Marcus froze in mid-stretch. "Yes, Wren. I saw the Boatman."
She bit her lip nervously. "Was he...asking about me again?"
"Just think," he said as slid his ivory queen to the knight's square, palming the other piece, "some day, old man, with enough of my metal hearts, you can actually retire!" He smirked at what should be the face of the featureless shadow. "Checkmate!"
"Mmmm...you were mentioned."
"OH! DADDY! I almost forgot! I think we found a MATCH!"
"A match?" He turned and planted his feet on the bowing floorboards in the cramped room and stumbled forwards a few steps to the opposite wall. Wren turned his head to listen, smiling as he fell against the wardrobe and sank to his knees. "Are you sure, Wren?"
"Yes! Just watch!" Wren opened one of the closet doors and rummaged through the pile on the bottom. She covered her hand with a motheaten scarf as a precaution before pulling away the charcoal tattered silks retreived from the Forgotten Quarter.
In her veil of darkness, the stack of bottled souls, in three neat rows of eight against the backboard, shone clearly to her in blue clouds (or was it green? Those names stopped having meaning for her) more vibrant than anything she ever seen when her living heart was beating. She watched the essenses inside squirm and sigh. Meanwhile, she heard Marcus the scrape of wood against wood as he pulled open the drawer beneath the cabinet.
Marcus leafed through a handful of parchments, crowded with row after row of red ink scrawled in the finest and most arcane handwriting. Weighted at the end of each page were smears of impure red and black wax upon which were imprinted seals of the most obscene configurations, forever imprisoning oily ribbons of loathsome hues between the layers. He held up one document and held it close to the souls, as if giving them the opportunity to read.
The inhabitants of the glowing bottles did nothing but continue to stir in their gloom, save for one.
"That's the one!" shouted Wren as she pointed. "I put that paper on top! It's that one! See? He's pointing!"
Indeed, it thrashed about in its glass prison so forcefully that the bottle shook, but not enough to risk tipping over the translucent chambers of the other unfortunates around it.
Marcus put the other contracts away and pulled a green candlestick from the table. He blinked and squinted as he skimmed over unholy stipulatons and contingencies.
"Alright...his name is Anthony Griffiths...lived...lives? It's a year old...in Veilgarden...owner of establishment...a steakhouse? Oh yes, I remember! Tried to compete with the Long Spoon. Place went downhill quickly. Poor bastard must have been trying to save his business!"

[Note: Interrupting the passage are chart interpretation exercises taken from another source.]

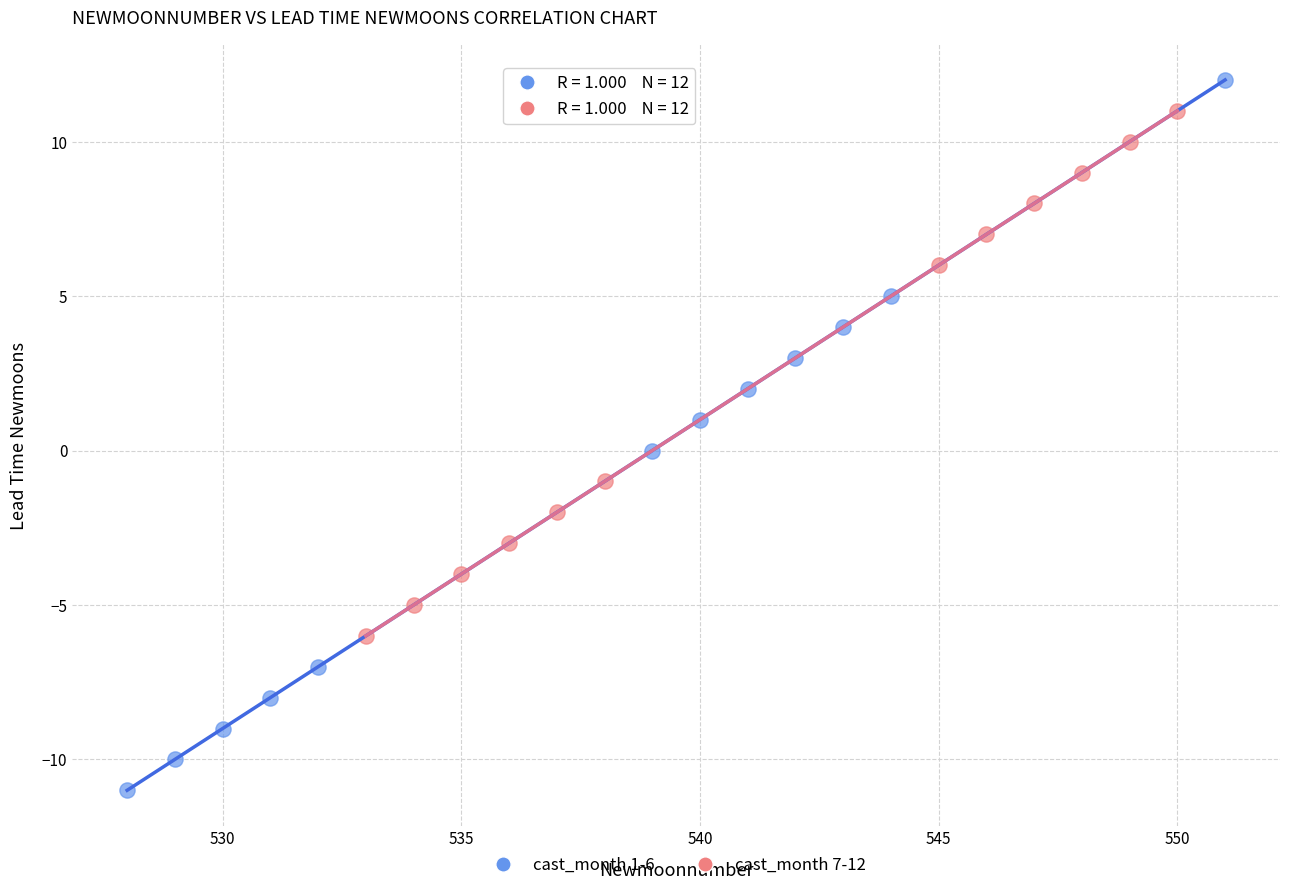

Which series has the largest Y range (max minus min)?

cast_month 1-6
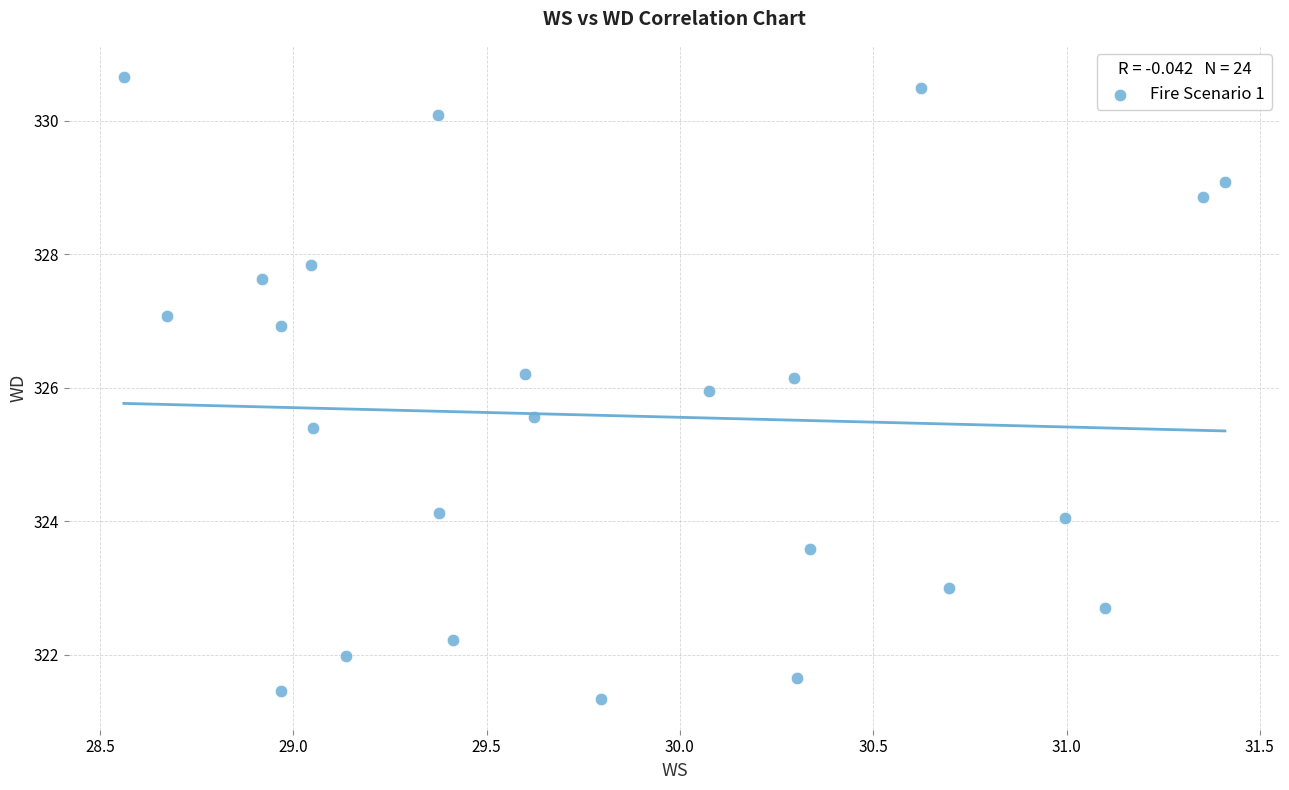

What is the range of Y values (max minus min)?

9.3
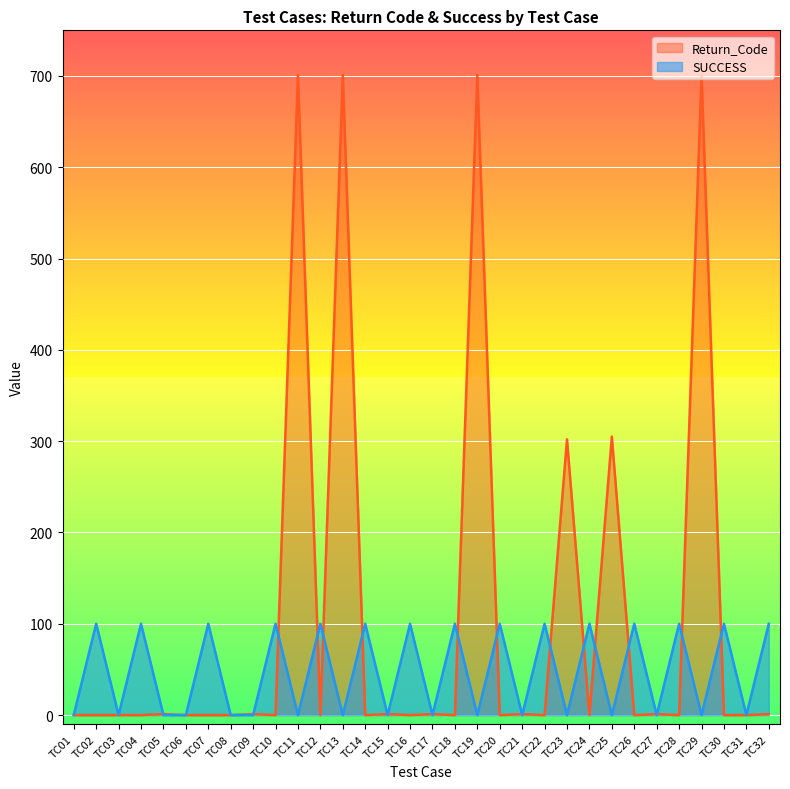

Reading right to left, what are all the values shown in this chart?

SUCCESS: TC32=100	TC31=0	TC30=100	TC29=0	TC28=100	TC27=0	TC26=100	TC25=0	TC24=100	TC23=0	TC22=100	TC21=0	TC20=100	TC19=0	TC18=100	TC17=0	TC16=100	TC15=0	TC14=100	TC13=0	TC12=100	TC11=0	TC10=100	TC09=0	TC08=0	TC07=100	TC06=0	TC05=0	TC04=100	TC03=0	TC02=100	TC01=0
Return_Code: TC32=1	TC31=0	TC30=0	TC29=701	TC28=0	TC27=1	TC26=0	TC25=305	TC24=0	TC23=302	TC22=0	TC21=1	TC20=0	TC19=701	TC18=0	TC17=1	TC16=0	TC15=1	TC14=0	TC13=701	TC12=0	TC11=701	TC10=0	TC09=1	TC08=0	TC07=0	TC06=0	TC05=1	TC04=0	TC03=0	TC02=0	TC01=0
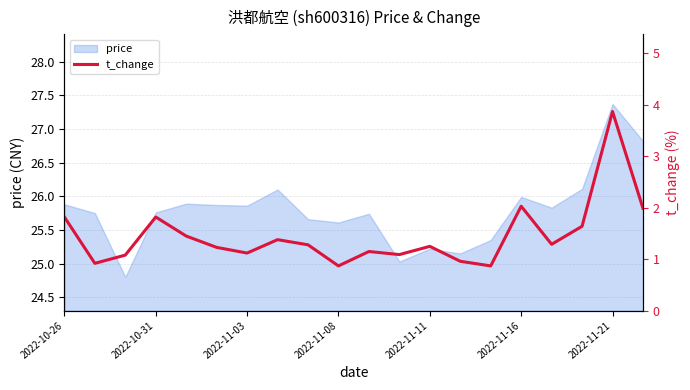

What is the maximum value for price?

27.4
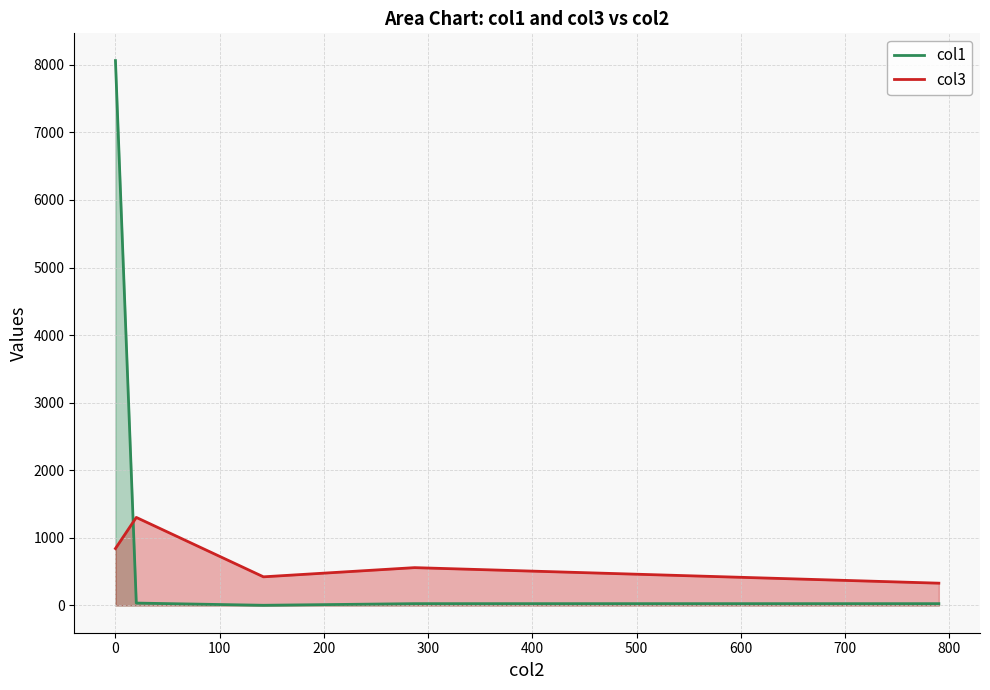

List the series in order of their peak value, highest first.

col1, col3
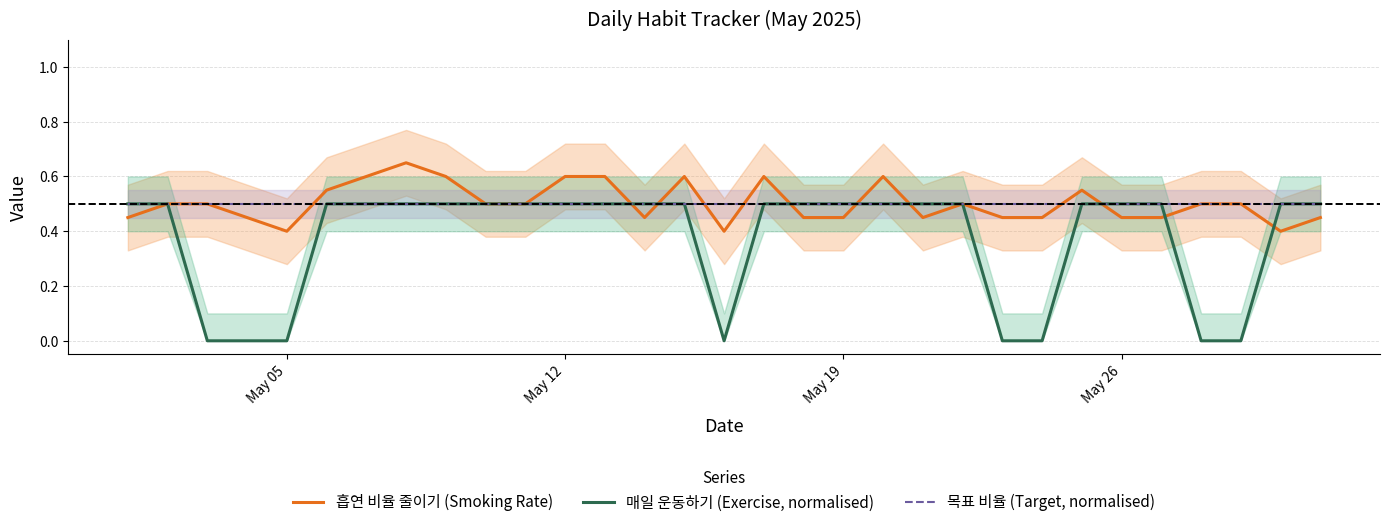

The value of 목표 비율 (Target, normalised) at May 05 is 0.5. True or false?

True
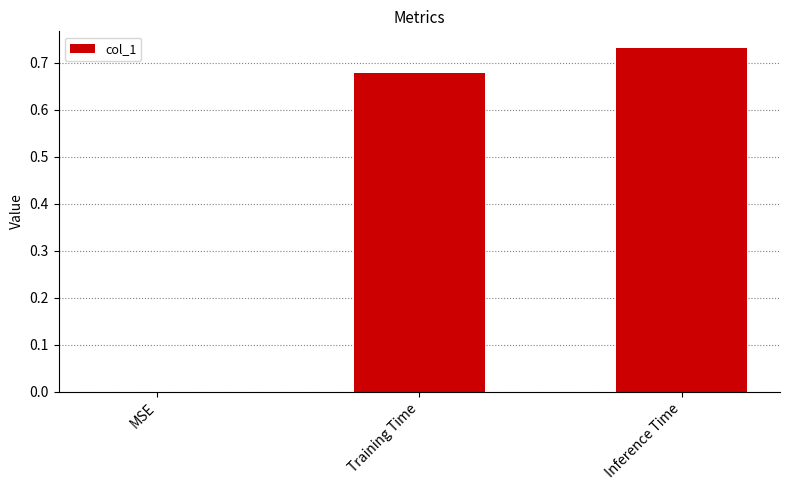

What is the change in value from MSE to Training Time?

+0.7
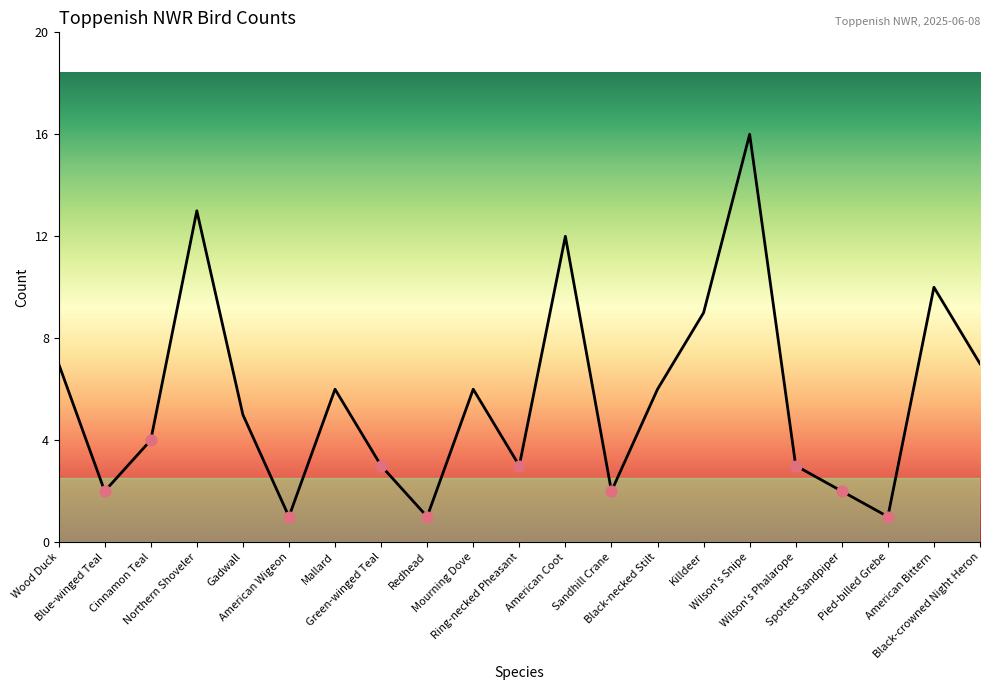

What is the change in value from American Wigeon to Black-necked Stilt?

+5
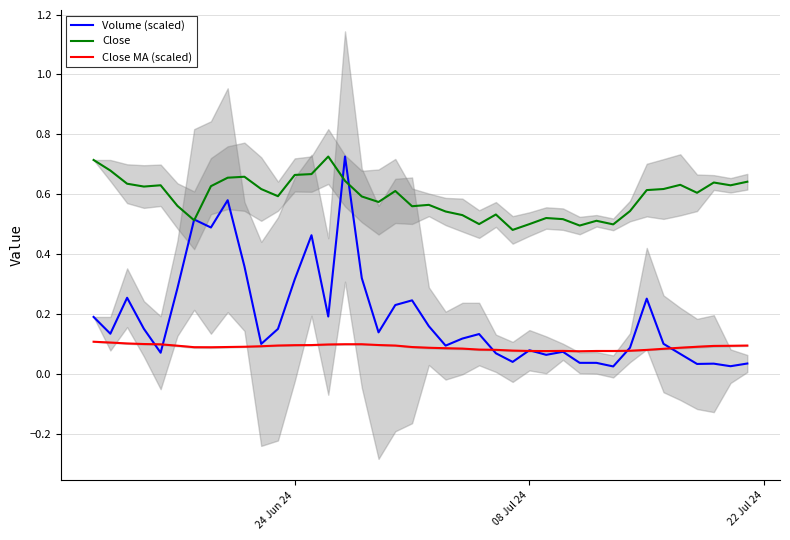

True or false: Close MA (scaled) and Close intersect in this chart.

False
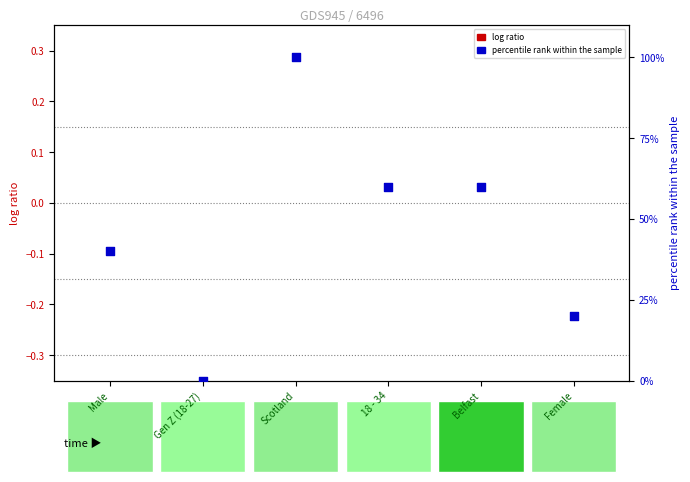

Is the value of percentile rank within the sample at Gen Z (18-27) greater than the value of log ratio at 18 - 34?

No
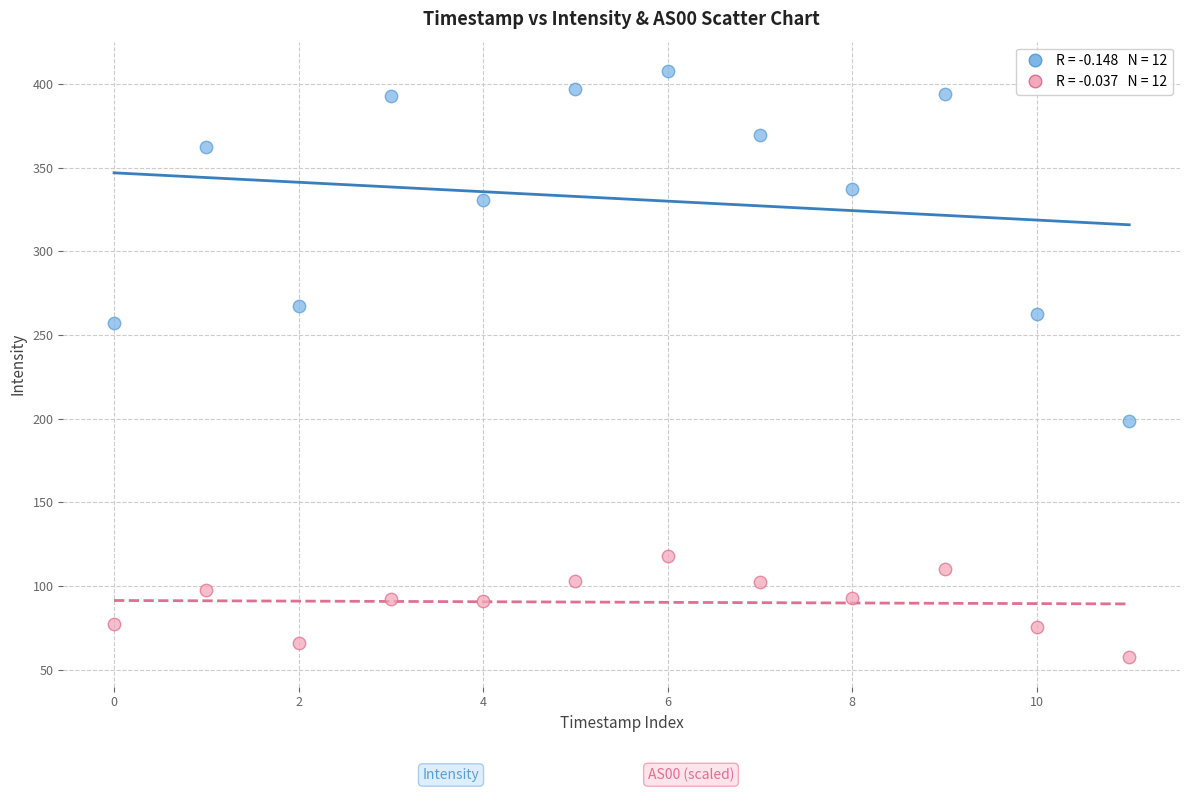

Across all data points, what is the range of Y values (max minus min)?

350.4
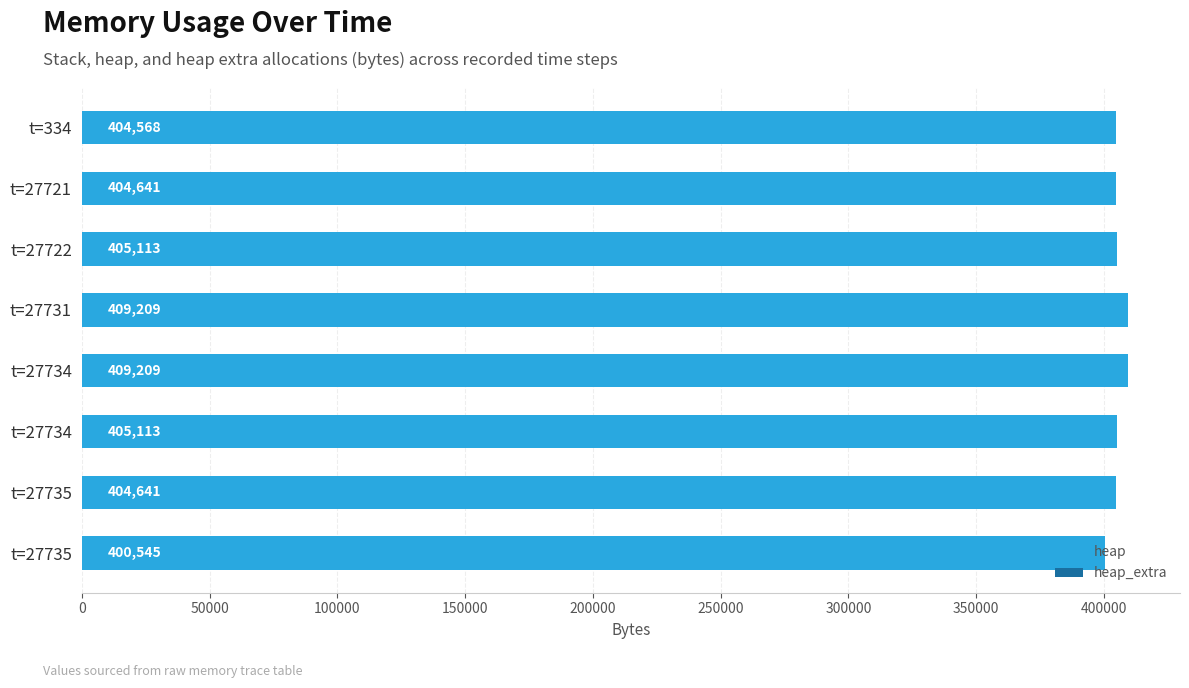

What is the average value of the heap series?

405380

After a brief silence, he put the candle stick back on the table and rolled up the parchment. He pulled his pocketwatch from his trousers, flipping it open to glance at the time. "Get me the frock coat, will you sweetie? We're going out for supper!'
Anthony's Steaks had a fading sort of lavishness. The curtains were a bit dusty. In fact the creases on the immaculate but faded tablecloth where Marcus and his daughter sat clung so tightly to the corners that it may have been laying there unused for a year. That is until Marcus spilled his glass of mushroom wine across it, leaving a stain resembling a gray ghost.
"No worries Mister Mason!" Bellowed Mr. Griffiths as he waddled out from the swinging double-doors. He wore a freshly bloodied apron over a white uniform two sizes larger than he had once been. His cheeks burned the deepest red from being forced to smile again, revealing yellow crooked teeth. "I'll get you a bottle from the top shelf!" He placed his tray on the table and presented them with the platters.
"A porterhouse medium rare for special friend! And a filet cut small for the pretty lady! With real potatoes and white asparagus!"
The steam rose from the plates, and that smell along with savory odors that escaped from the kitchen caused a stir in the street outside. Urchins and gentlemen alike pressed their faces to the newly-polished glass, leaving imprints of grime and saliva behind as Marcus taught Wren how to raise a glass to toast.